Instruction:
Copy out the items below with every "pose" replaced by "camera" and all else unchanged. Leave the pictures out of your copy.

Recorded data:
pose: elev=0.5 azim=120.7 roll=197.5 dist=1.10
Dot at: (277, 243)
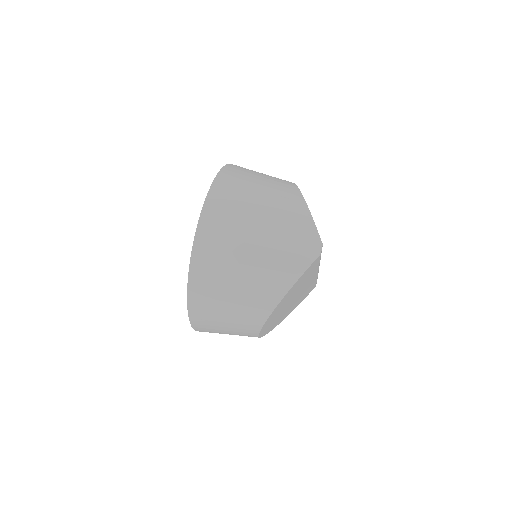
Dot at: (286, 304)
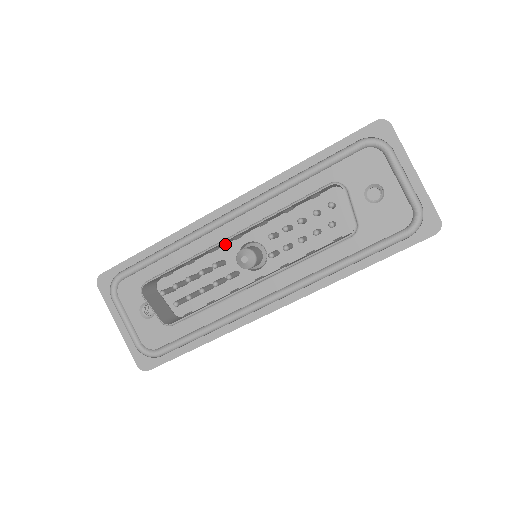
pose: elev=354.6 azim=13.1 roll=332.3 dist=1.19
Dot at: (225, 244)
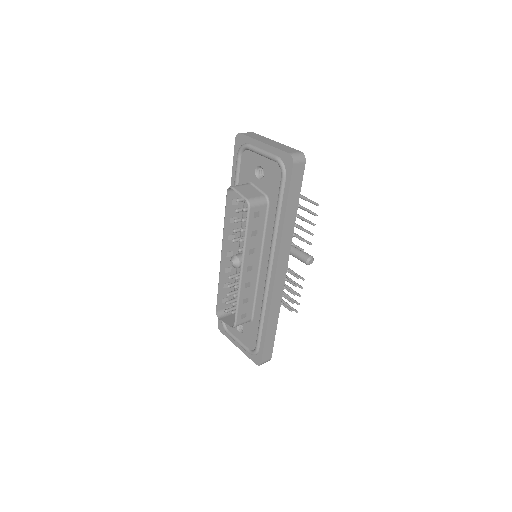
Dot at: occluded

Result of the task:
camera: elev=0.5 azim=120.7 roll=197.5 dist=1.10
Dot at: (277, 243)
Dot at: (286, 304)
camera: elev=354.6 azim=13.1 roll=332.3 dist=1.19
Dot at: (225, 244)
Dot at: occluded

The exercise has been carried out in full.